The Indo-Pacific Command has restricted all travel to China by Defense Department personnel and contractors, and has advised any personnel already in China to leave the country as soon as possible, according to Gesecki. Meanwhile, U.S. Forces Japan has restricted all nonessential travel by its personnel and their family members to South Korea, according to Marine Capt. Tyler Hopkins, a U.S. Forces Japan spokesman.

Other than in Korea, the U.S. military has not yet canceled or curtailed any training in East Asia, said Gesecki Tuesday, adding that about 6,000 U.S. troops are currently taking part in Cobra Gold, an annual multinational exercise in Thailand. Nor has the Navy canceled any port visits in the region, she said.

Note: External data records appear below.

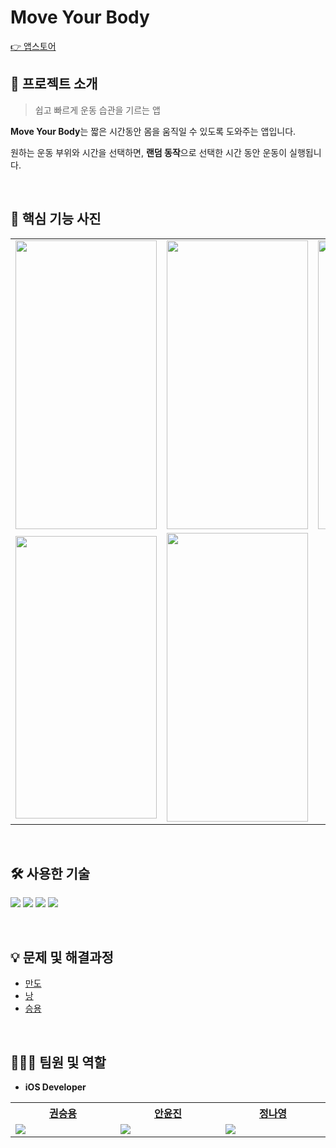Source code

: # **Move Your Body**

<a href="https://apps.apple.com/kr/app/moveyourbody/id6448321387" taregt="_blank">👉  앱스토어</a>

## 📌 프로젝트 소개

> 쉽고 빠르게 운동 습관을 기르는 앱

**Move Your Body**는 짧은 시간동안 몸을 움직일 수 있도록 도와주는 앱입니다.

원하는 운동 부위와 시간을 선택하면, **랜덤 동작**으로 선택한 시간 동안 운동이 실행됩니다.

<br>

## 📸 핵심 기능 사진

<table>
  <tr>
    <td><img width="226px" height="462px" src="https://github.com/Swift-Coding-Club/MoveYourBody/assets/22342277/17f59a31-3ee2-4a96-a58f-2499c2cedecd"/></td>
    <td><img width="226px" height="462px" src="https://github.com/Swift-Coding-Club/MoveYourBody/assets/22342277/0db29f53-a69c-47d1-84b8-192e7811cfc7"/></td>
    <td><img width="226px" height="462px" src="https://github.com/Swift-Coding-Club/MoveYourBody/assets/22342277/bb3d77db-a862-4310-a5f0-f8fd9208f00a"/></td>
    
  </tr>
  <tr>
  <td><img width="226px" height="452px" src="https://github.com/Swift-Coding-Club/MoveYourBody/assets/22342277/d3df27e7-fe83-43bc-b684-7ec1269e689f"/></td>
    <td><img width="226px" height="462px" src="https://github.com/Swift-Coding-Club/MoveYourBody/assets/22342277/ce85d4e0-01c2-4868-9af2-852d16ec253f"/></td>
  </tr>    
 </table>

<br>

## 🛠️ 사용한 기술
<img src="https://img.shields.io/badge/iOS-000000?style=round-square&logo=iOS&logoColor=white"/> <img src="https://img.shields.io/badge/Swift-F05138?style=round-square&logo=Swift&logoColor=white"/> <img src="https://img.shields.io/badge/SwiftUI-0886FE?style=round-square&logo=Swift&logoColor=white"/> <img src="https://img.shields.io/badge/Xcode-147EFB?style=round-square&logo=Xcode&logoColor=white"/>

<br/> 

## 💡 문제 및 해결과정

* [만도](https://github.com/Swift-Coding-Club/MoveYourBody/wiki/Mando)
* [낭](https://github.com/Swift-Coding-Club/MoveYourBody/wiki/Nang)
* [승용](https://github.com/Swift-Coding-Club/MoveYourBody/wiki/Eric)
  
<br/>

## 💁🏻‍♂️ 팀원 및 역할

* **iOS Developer**
<table width="600px">
    <th style="text-align:center">
      <a href="https://github.com/ericKwon95" target="_blank">권승용</a>
    </th>
    <th style="text-align:center">
      <a href="https://github.com/thisisthewa2" target="_blank">안윤진</a>
    </th>
    <th style="text-align:center">
      <a href="https://github.com/nang518" target="_blank">정나영</a>
    </th>
    <tr>
        <td width="200px">
            <img src="https://avatars.githubusercontent.com/u/22342277?v=4"/>
        </td>
        <td width="200px">
            <img src="https://avatars.githubusercontent.com/u/119280160?v=4"/>
        </td>
        <td width="200px">
            <img src="https://avatars.githubusercontent.com/u/106538455?v=4"/>
        </td>
    </tr>
    
</table>
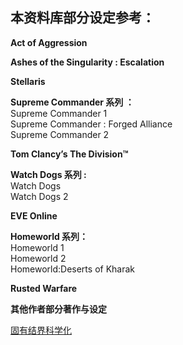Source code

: ## 本资料库部分设定参考：

**Act of Aggression**

**Ashes of the Singularity : Escalation**

**Stellaris**

**Supreme Commander 系列 ：**  
Supreme Commander 1  
Supreme Commander : Forged Alliance  
Supreme Commander 2

**Tom Clancy’s The Division™**

**Watch Dogs 系列 :**   
Watch Dogs  
Watch Dogs 2

**EVE Online**

**Homeworld 系列：**  
Homeworld 1  
Homeworld 2  
Homeworld:Deserts of Kharak

**Rusted Warfare**

**其他作者部分著作与设定**	 

 [固有结界科学化](https://www.ciweimao.com/reader/300121 "作者的书栏")

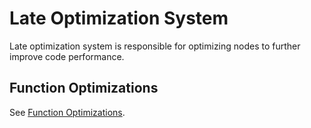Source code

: # Late Optimization System

Late optimization system is responsible for optimizing nodes to further improve code performance.

## Function Optimizations

See [Function Optimizations](../function-optimizations/overview.md).
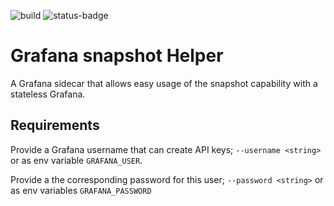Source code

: ![build](https://github.com/Whyeasy/grafana-snapshot-helper/workflows/build/badge.svg) ![status-badge](https://goreportcard.com/badge/github.com/Whyeasy/grafana-snapshot-helper)

# Grafana snapshot Helper

A Grafana sidecar that allows easy usage of the snapshot capability with a stateless Grafana.

## Requirements

Provide a Grafana username that can create API keys; `--username <string>` or as env variable `GRAFANA_USER`.

Provide a the corresponding password for this user; `--password <string>` or as env variables `GRAFANA_PASSWORD`
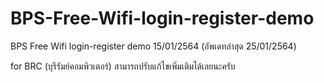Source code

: # BPS-Free-Wifi-login-register-demo
BPS Free Wifi login-register demo 15/01/2564 (อัพเดทล่าสุด 25/01/2564)

for BRC (บุรีรัมย์คอมพิวเตอร์)
สามารถปรับแก้ไขเพิ่มเติมได้เลยนะครับ
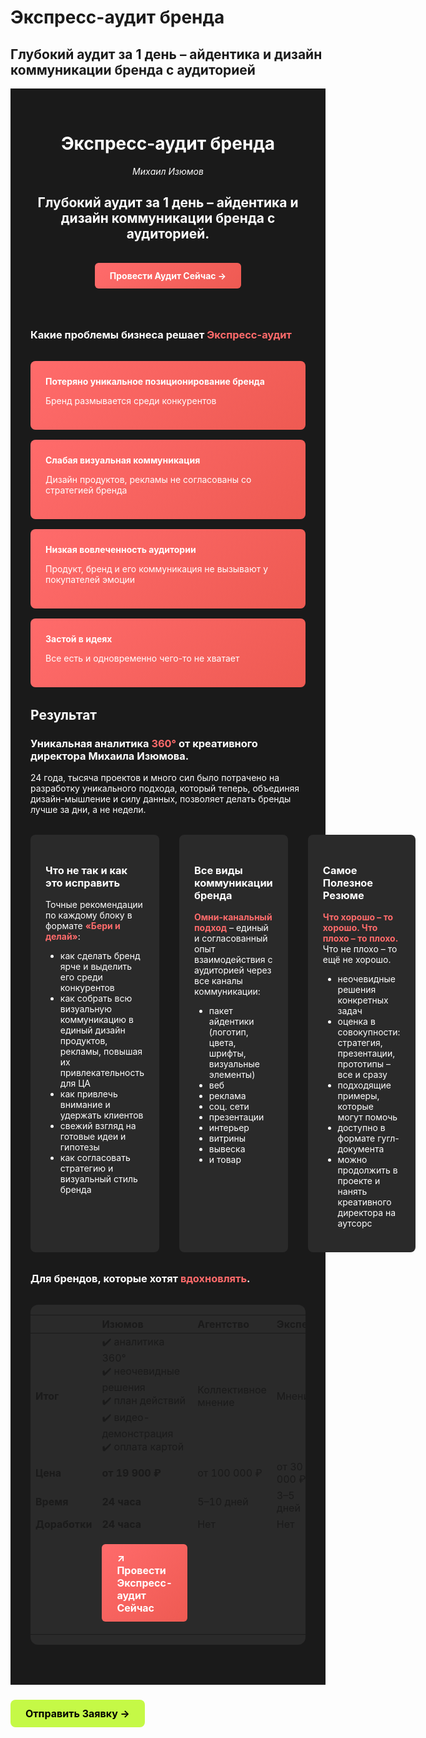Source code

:# Экспресс-аудит бренда

## Глубокий аудит за 1 день – айдентика и дизайн коммуникации бренда с аудиторией

<style>
.dark-theme {
  background-color: #1a1a1a;
  color: #ffffff;
  padding: 2rem;
}

.hero-section {
  text-align: center;
  margin-bottom: 3rem;
}

.problem-cards {
  display: grid;
  grid-template-columns: repeat(auto-fit, minmax(250px, 1fr));
  gap: 1rem;
  margin: 2rem 0;
}

.problem-card {
  background: linear-gradient(135deg, #ff6b6b, #ee5a52);
  padding: 1.5rem;
  border-radius: 8px;
  color: white;
}

.results-grid {
  display: grid;
  grid-template-columns: repeat(3, 1fr);
  gap: 2rem;
  margin: 2rem 0;
}

.result-column {
  background: #2a2a2a;
  padding: 1.5rem;
  border-radius: 8px;
}

.accent-text {
  color: #ff6b6b;
  font-weight: bold;
}

.price-table {
  background: #2a2a2a;
  border-radius: 12px;
  overflow: hidden;
  margin: 2rem 0;
}

.cta-button {
  background: linear-gradient(135deg, #ff6b6b, #ee5a52);
  color: white;
  padding: 12px 24px;
  border-radius: 6px;
  text-decoration: none;
  display: inline-block;
  margin: 1rem 0;
  font-weight: bold;
}

.footer-info {
  background: #2a2a2a;
  padding: 1.5rem;
  border-radius: 8px;
  margin-top: 2rem;
  font-size: 0.9em;
}
</style>

<div class="dark-theme">

<div class="hero-section">

# Экспресс-аудит бренда

*Михаил Изюмов*

## Глубокий аудит за 1 день – айдентика и дизайн коммуникации бренда с аудиторией.

<a href="https://izumov.kto1.io/brand-express#apply" class="cta-button">Провести Аудит Сейчас →</a>

</div>

### Какие проблемы бизнеса решает <span class="accent-text">Экспресс-аудит</span>

<div class="problem-cards">

<div class="problem-card">
<strong>Потеряно уникальное позиционирование бренда</strong>
<p>Бренд размывается среди конкурентов</p>
</div>

<div class="problem-card">
<strong>Слабая визуальная коммуникация</strong>
<p>Дизайн продуктов, рекламы не согласованы со стратегией бренда</p>
</div>

<div class="problem-card">
<strong>Низкая вовлеченность аудитории</strong>
<p>Продукт, бренд и его коммуникация не вызывают у покупателей эмоции</p>
</div>

<div class="problem-card">
<strong>Застой в идеях</strong>
<p>Все есть и одновременно чего-то не хватает</p>
</div>

</div>

## Результат

### Уникальная аналитика <span class="accent-text">360°</span> от креативного директора Михаила Изюмова.

24 года, тысяча проектов и много сил было потрачено на разработку уникального подхода, который теперь, объединяя дизайн-мышление и силу данных, позволяет делать бренды лучше за дни, а не недели.

<div class="results-grid">

<div class="result-column">

### **Что не так и как это исправить**

Точные рекомендации по каждому блоку в формате <span class="accent-text">«Бери и делай»</span>:

- как сделать бренд ярче и выделить его среди конкурентов
- как собрать всю визуальную коммуникацию в единый дизайн продуктов, рекламы, повышая их привлекательность для ЦА
- как привлечь внимание и удержать клиентов
- свежий взгляд на готовые идеи и гипотезы
- как согласовать стратегию и визуальный стиль бренда

</div>

<div class="result-column">

### **Все виды коммуникации бренда**

<span class="accent-text">Омни-канальный подход</span> – единый и согласованный опыт взаимодействия с аудиторией через все каналы коммуникации:

- пакет айдентики (логотип, цвета, шрифты, визуальные элементы)
- веб
- реклама
- соц. сети
- презентации
- интерьер
- витрины
- вывеска
- и товар

</div>

<div class="result-column">

### **Самое Полезное Резюме**

<span class="accent-text">Что хорошо – то хорошо. Что плохо – то плохо.</span> Что не плохо – то ещё не хорошо.

- неочевидные решения конкретных задач
- оценка в совокупности: стратегия, презентации, прототипы – все и сразу
- подходящие примеры, которые могут помочь
- доступно в формате гугл-документа
- можно продолжить в проекте и нанять креативного директора на аутсорс

</div>

</div>

### Для брендов, которые хотят <span class="accent-text">вдохновлять</span>.

<div class="price-table">

| | **Изюмов** | **Агентство** | **Эксперт** |
|:---|:---|:---|:---|
| **Итог** | ✔️ аналитика 360°<br>✔️ неочевидные решения<br>✔️ план действий<br>✔️ видео-демонстрация<br>✔️ оплата картой | Коллективное мнение | Мнение |
| **Цена** | **от 19 900 ₽** | от 100 000 ₽ | от 30 000 ₽ |
| **Время** | **24 часа** | 5–10 дней | 3–5 дней |
| **Доработки** | **24 часа** | Нет | Нет |
| | <a href="https://izumov.kto1.io/brand-express#apply" class="cta-button">↗ Провести Экспресс-аудит Сейчас</a> | | |

</div>

</div>

</div>


<div class="start-button-container">
  <!-- Основная кнопка -->
  <a href="https://forms.fillout.com/t/14NhL22Rj3us" class="btn btn-primary" target="_blank">Отправить Заявку →</a>
</div>

<style>
/* --- Стили для карточек --- */
.project-card {
  background: rgba(52, 123, 108, 0.3);
  border-radius: 12px;
  padding: 24px;
  display: flex;
  flex-direction: column;
  justify-content: space-between;
  min-height: 200px;
}

/* --- ОБЩИЕ СТИЛИ ДЛЯ ВСЕХ КНОПОК --- */
.btn {
  display: block;
  padding: 12px 16px;
  border-radius: 8px;
  font-weight: 700;
  font-size: 16px;
  text-align: center;
  margin-top: 1.5rem;
  text-decoration: none;
  transition: all 0.3s ease;
  cursor: pointer;
  border: none;
}

.btn:hover {
  transform: translateY(-2px);
  text-decoration: none !important;
}

/* --- СТИЛЬ 1: ОСНОВНАЯ КНОПКА (ЯРКАЯ) --- */
.btn-primary {
  background-color: #C5F946; /* Яркий лаймовый */
  color: #000 !important;
}

.btn-primary:hover {
  background-color: #347b6c; /* Темный при наведении */
  color: white !important;
}

/* --- СТИЛЬ 2: ВТОРОСТЕПЕННАЯ КНОПКА (ТЕМНАЯ) --- */
.btn-secondary {
  background-color: #347b6c; /* Темный */
  color: white !important;
}

.btn-secondary:hover {
  background-color: #C5F946; /* Яркий при наведении */
  color: #000 !important;
}

/* --- Контейнер для отдельной кнопки "Начать" --- */
.start-button-container .btn {
  display: inline-block;
  padding: 12px 24px;
}
</style>
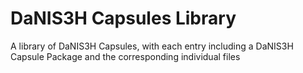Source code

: # DaNIS3H Capsules Library
A library of DaNIS3H Capsules, with each entry including a DaNIS3H Capsule Package and the corresponding individual files
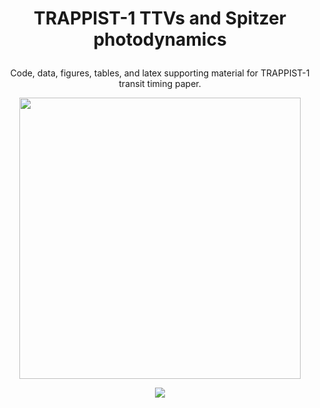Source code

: 
<h1>
  <p align="center">
  TRAPPIST-1 TTVs and Spitzer photodynamics
  </p>
</h1>
<p align="center">
Code, data, figures, tables, and latex supporting material for TRAPPIST-1 transit timing paper.
  </p>
 <p align="center">
 
 <img width = "450" src="https://github.com/ericagol/TRAPPIST1_Spitzer/blob/master/Google_Doodle_TRAPPIST1.jpg?raw=true"/>
 </p>
 <p align="center">
  <a href="https://travis-ci.org/github/ericagol/TRAPPIST1_Spitzer/"><img src="https://travis-ci.org/ericagol/TRAPPIST1_Spitzer.svg?branch=master"/></a>
</p>
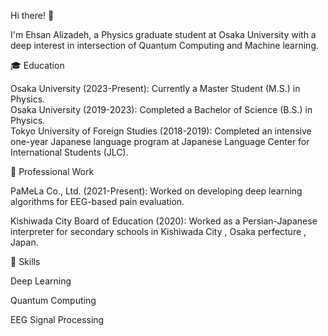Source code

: Hi there! 👋<br>

I'm Ehsan Alizadeh, a Physics graduate student at Osaka University with a deep interest in intersection of  Quantum Computing and Machine learning.<br>

🎓 Education<br>

Osaka University (2023-Present): Currently a Master Student (M.S.) in Physics.<br>
Osaka University (2019-2023): Completed a Bachelor of Science (B.S.) in Physics.<br>
Tokyo University of Foreign Studies (2018-2019): Completed an intensive one-year Japanese language program at Japanese Language Center for International Students (JLC).<br>

🏢 Professional Work<br>

PaMeLa Co., Ltd. (2021-Present): Worked on developing deep learning algorithms for EEG-based pain evaluation.<br>

Kishiwada City Board of Education (2020): Worked as a Persian-Japanese interpreter for secondary schools in Kishiwada City , Osaka perfecture , Japan.<br>

💼 Skills

Deep Learning<br> 

Quantum Computing<br>

EEG Signal Processing<br>
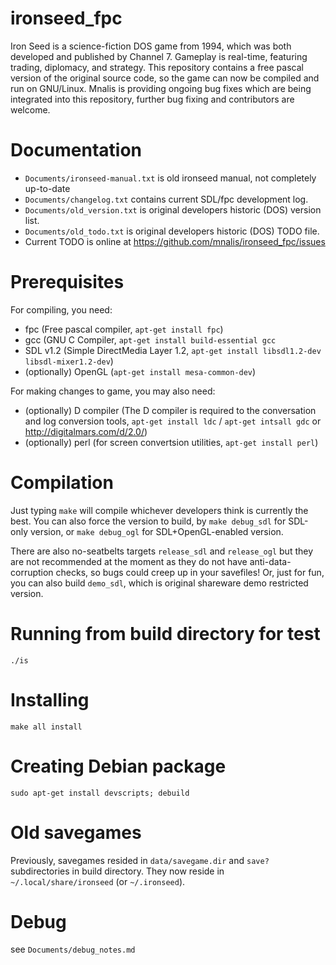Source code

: ironseed_fpc
============
Iron Seed is a science-fiction DOS game from 1994, which was both developed and published by Channel 7.
Gameplay is real-time, featuring trading, diplomacy, and strategy.
This repository contains a free pascal version of the original source code, so the game can now be compiled and run on GNU/Linux.
Mnalis is providing ongoing bug fixes which are being integrated into this repository, further bug fixing and contributors are welcome.

Documentation
=============
- `Documents/ironseed-manual.txt` is old ironseed manual, not completely up-to-date
- `Documents/changelog.txt` contains current SDL/fpc development log.
- `Documents/old_version.txt` is original developers historic (DOS) version list.
- `Documents/old_todo.txt` is original developers historic (DOS) TODO file.
- Current TODO is online at https://github.com/mnalis/ironseed_fpc/issues

Prerequisites
=============
For compiling, you need:
- fpc (Free pascal compiler, `apt-get install fpc`)
- gcc (GNU C Compiler, `apt-get install build-essential gcc`
- SDL v1.2 (Simple DirectMedia Layer 1.2, `apt-get install libsdl1.2-dev libsdl-mixer1.2-dev`)
- (optionally) OpenGL (`apt-get install mesa-common-dev`)

For making changes to game, you may also need:
- (optionally) D compiler (The D compiler is required to the conversation and log conversion tools, `apt-get install ldc` / `apt-get intsall gdc` or http://digitalmars.com/d/2.0/)
- (optionally) perl (for screen convertsion utilities, `apt-get install perl`)

Compilation
===========
Just typing `make` will compile whichever developers think is currently the best.
You can also force the version to build, by `make debug_sdl` for SDL-only version,
or `make debug_ogl` for SDL+OpenGL-enabled version.

There are also no-seatbelts targets `release_sdl` and `release_ogl` but they
are not recommended at the moment as they do not have anti-data-corruption
checks, so bugs could creep up in your savefiles! Or, just for fun, you can also
build `demo_sdl`, which is original shareware demo restricted version.

Running from build directory for test
=====================================
`./is`

Installing
==========
`make all install`

Creating Debian package
=======================
`sudo apt-get install devscripts; debuild`

Old savegames
=============
Previously, savegames resided in `data/savegame.dir` and `save?` subdirectories
in build directory. They now reside in `~/.local/share/ironseed` (or `~/.ironseed`).

Debug
=====
see `Documents/debug_notes.md`

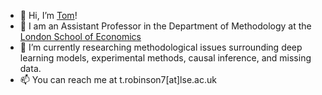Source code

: - 👋 Hi, I’m [Tom](https://ts-robinson.com)!
- 🌳 I am an Assistant Professor in the Department of Methodology at the [London School of Economics](lse.ac.uk/methodology/people/academic-staff/thomas-robinson)
- 🌱 I’m currently researching methodological issues surrounding deep learning models, experimental methods, causal inference, and missing data.
- 📫 You can reach me at t.robinson7[at]lse.ac.uk

<!---
tsrobinson/tsrobinson is a ✨ special ✨ repository because its `README.md` (this file) appears on your GitHub profile.
You can click the Preview link to take a look at your changes.
--->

The virus is also spreading in Europe, with more than 300 cases confirmed on the continent, Air Force Gen. Tod Wolters, the head of U.S. European Command, told the Senate Armed Services Committee Tuesday. The World Health Organization reported 229 of those cases, including six deaths, were in Italy, where more than 35,000 U.S. troops are stationed.
Air Force Gen. Tod Wolters, head of the U.S. European Command and 
NATO's supreme Allied commander Europe. (Tom Williams/CQ Roll 
Call via Getty Images)

Questioned by Arkansas Republican Sen. Tom Cotton, Wolters confirmed a Stars and Stripes story that said the military had closed dependent schools, activity centers, theaters and chapels for 72 hours around U.S. military facilities in Vicenza, where between 6,000 and 7,000 U.S. troops are stationed, most of them with families. Wolters said he had also banned U.S. military personnel from traveling to two provinces in Italy, and that it was “50-50” whether the ban in Vicenza would be extended when it expires at the end of Wednesday.

Wolters said he might also need to close facilities and restrict U.S. service members' travel in Germany, where the bulk of U.S. forces stationed in Europe are based and where the World Health Organization reported only 16 cases on Tuesday. “We’re anticipating an increase in the number of cases reported in Germany and we’re prepared to execute,” Wolters said.